Each autoimmune disease responds to specific treatment.

Treatments make it possible to control the symptoms of the disease: analgesics against pain, anti-inflammatory drugs against functional discomfort in the joints, replacement drugs making it possible to normalize endocrine disorders (insulin for diabetes, thyroxine in hyothyroidism).

Drugs that control or inhibit autoimmunity also offer a way to limit symptoms and the progression of tissue damage. They usually have to be taken chronically because they cannot cure the disease. In addition, they are not specific to autoimmunity effector cells and interfere with certain general functions of the immune system.

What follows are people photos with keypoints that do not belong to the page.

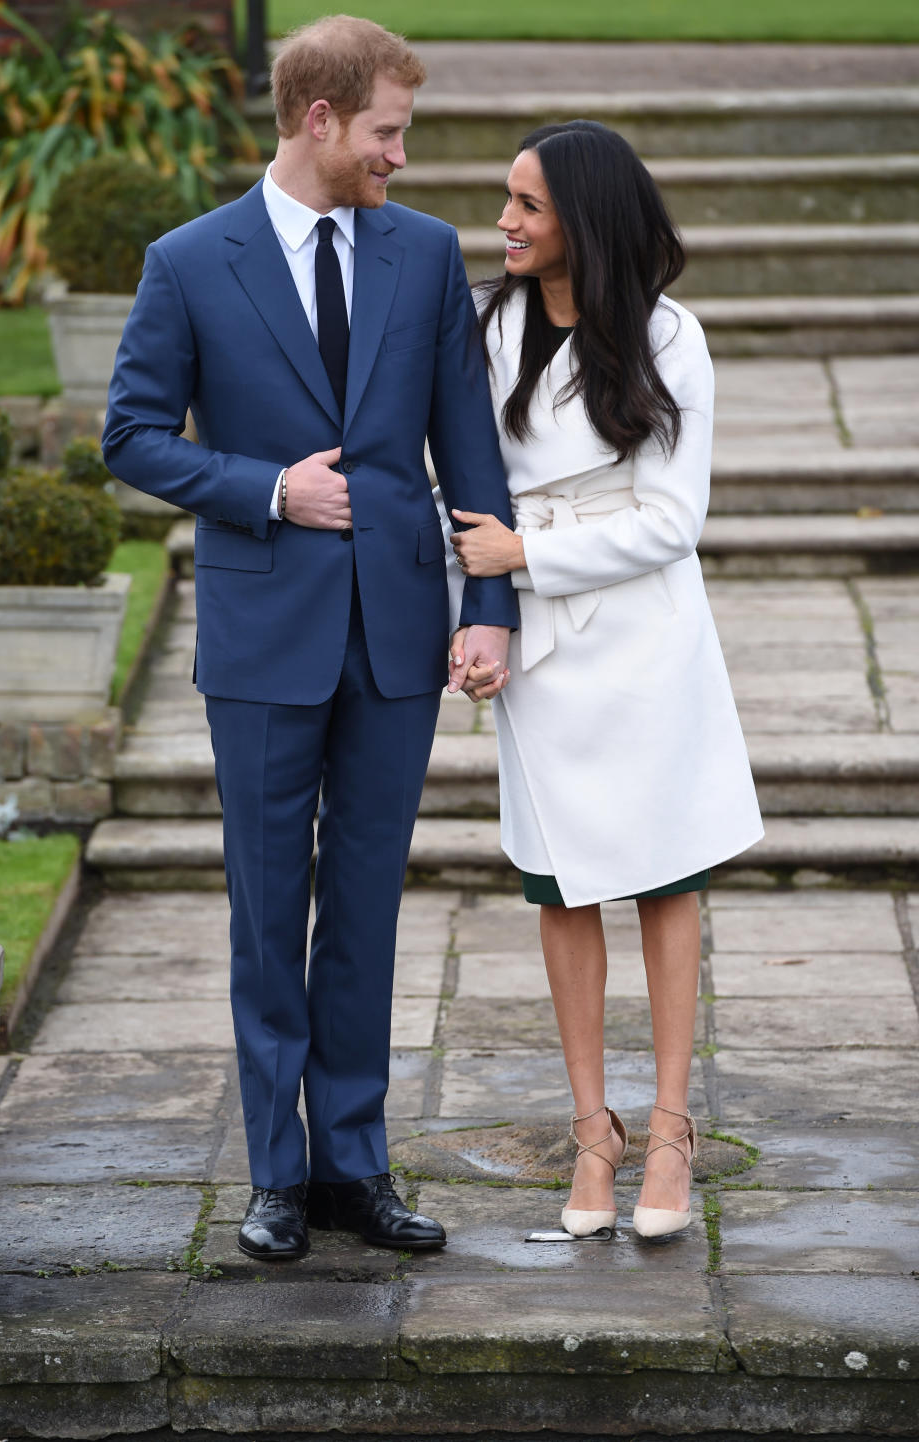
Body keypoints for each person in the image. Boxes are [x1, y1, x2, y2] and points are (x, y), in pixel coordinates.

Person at [102, 15, 517, 1262]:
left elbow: (470, 444)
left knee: (368, 909)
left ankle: (354, 1165)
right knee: (266, 905)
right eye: (388, 131)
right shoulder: (188, 260)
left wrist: (489, 604)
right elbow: (131, 435)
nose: (401, 154)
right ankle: (275, 1173)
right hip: (264, 632)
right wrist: (269, 489)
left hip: (397, 632)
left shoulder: (427, 254)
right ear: (321, 119)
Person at [446, 121, 763, 1239]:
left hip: (646, 640)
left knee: (666, 878)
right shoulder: (486, 326)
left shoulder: (670, 336)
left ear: (587, 215)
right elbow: (464, 490)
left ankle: (671, 1126)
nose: (506, 223)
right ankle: (595, 1128)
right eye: (506, 199)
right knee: (561, 883)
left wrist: (528, 554)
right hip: (540, 653)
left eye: (528, 204)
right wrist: (476, 615)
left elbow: (675, 520)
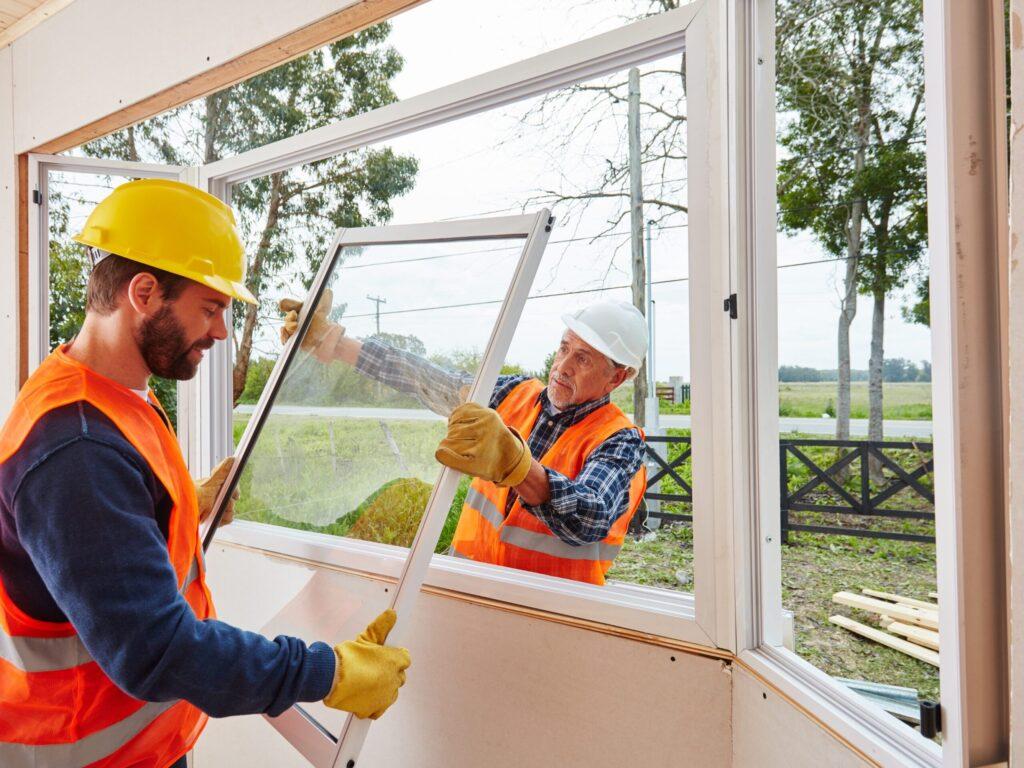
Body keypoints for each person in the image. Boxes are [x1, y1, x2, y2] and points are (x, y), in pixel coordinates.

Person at [0, 180, 410, 768]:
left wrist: (177, 505)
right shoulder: (76, 448)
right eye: (211, 308)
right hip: (88, 753)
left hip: (140, 742)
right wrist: (328, 671)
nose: (221, 332)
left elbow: (96, 540)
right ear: (144, 293)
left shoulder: (112, 394)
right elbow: (156, 650)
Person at [280, 293, 648, 585]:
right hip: (468, 587)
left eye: (583, 359)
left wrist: (517, 466)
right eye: (564, 348)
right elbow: (426, 379)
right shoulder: (512, 394)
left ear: (617, 378)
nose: (563, 367)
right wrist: (336, 345)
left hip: (548, 616)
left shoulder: (619, 440)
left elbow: (589, 516)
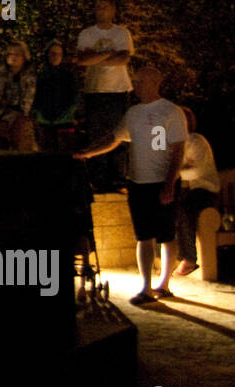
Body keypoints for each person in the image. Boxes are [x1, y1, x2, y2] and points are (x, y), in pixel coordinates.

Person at [75, 67, 187, 305]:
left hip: (162, 181)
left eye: (140, 81)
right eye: (136, 81)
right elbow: (114, 138)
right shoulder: (134, 113)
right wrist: (88, 153)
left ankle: (164, 284)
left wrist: (169, 183)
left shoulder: (171, 111)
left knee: (166, 234)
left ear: (154, 82)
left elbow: (178, 150)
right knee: (143, 235)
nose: (136, 85)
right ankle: (146, 287)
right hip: (137, 182)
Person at [75, 0, 134, 193]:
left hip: (118, 89)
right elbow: (83, 60)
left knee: (119, 133)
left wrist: (96, 57)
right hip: (95, 89)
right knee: (96, 133)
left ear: (113, 10)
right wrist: (110, 53)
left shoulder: (122, 33)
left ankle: (118, 178)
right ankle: (98, 179)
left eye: (105, 7)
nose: (101, 10)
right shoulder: (87, 34)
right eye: (98, 7)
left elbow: (123, 58)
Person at [174, 107, 219, 277]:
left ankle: (189, 259)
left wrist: (176, 173)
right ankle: (167, 257)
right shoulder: (177, 143)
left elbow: (197, 171)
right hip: (189, 190)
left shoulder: (196, 141)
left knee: (184, 208)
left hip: (205, 190)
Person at [0, 41, 37, 151]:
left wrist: (26, 115)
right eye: (10, 54)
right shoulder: (1, 73)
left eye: (17, 54)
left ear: (24, 57)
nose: (13, 57)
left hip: (21, 117)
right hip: (2, 116)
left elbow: (29, 98)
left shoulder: (29, 75)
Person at [32, 41, 80, 153]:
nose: (55, 56)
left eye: (59, 54)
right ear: (47, 54)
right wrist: (38, 114)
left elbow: (74, 98)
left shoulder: (69, 76)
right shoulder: (40, 76)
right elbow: (35, 98)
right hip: (44, 123)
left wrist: (66, 114)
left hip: (65, 122)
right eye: (53, 53)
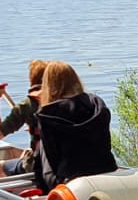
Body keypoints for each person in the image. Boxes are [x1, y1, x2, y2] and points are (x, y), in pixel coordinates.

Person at [30, 60, 118, 191]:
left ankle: (42, 193)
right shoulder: (96, 104)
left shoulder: (47, 114)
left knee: (40, 147)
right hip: (107, 167)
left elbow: (52, 159)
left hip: (69, 179)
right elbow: (106, 142)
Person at [0, 59, 48, 177]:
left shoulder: (28, 104)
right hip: (64, 160)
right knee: (25, 153)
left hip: (42, 164)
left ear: (32, 80)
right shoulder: (63, 100)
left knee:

Historically, immunosuppressive drugs (corticosteroids, cyclophosphamide, methotrexate, ciclosporin) have been used because they interact with central effectors of the immune system and make it possible to limit its activity overall. They are often associated with an increased risk of infection and therefore require regular monitoring.

For twenty years, biotherapies have been developed: they offer better control of symptoms. These are molecules that specifically target one of the key players involved in the process concerned. These treatments are used when the disease is severe or does not respond or sufficiently to immunosuppressants.

In the case of very specific pathologies such as Guillain Barre syndrome, plasmapheresis allows the elimination of autoantibodies by filtration of the blood which is then reinjected into the patient.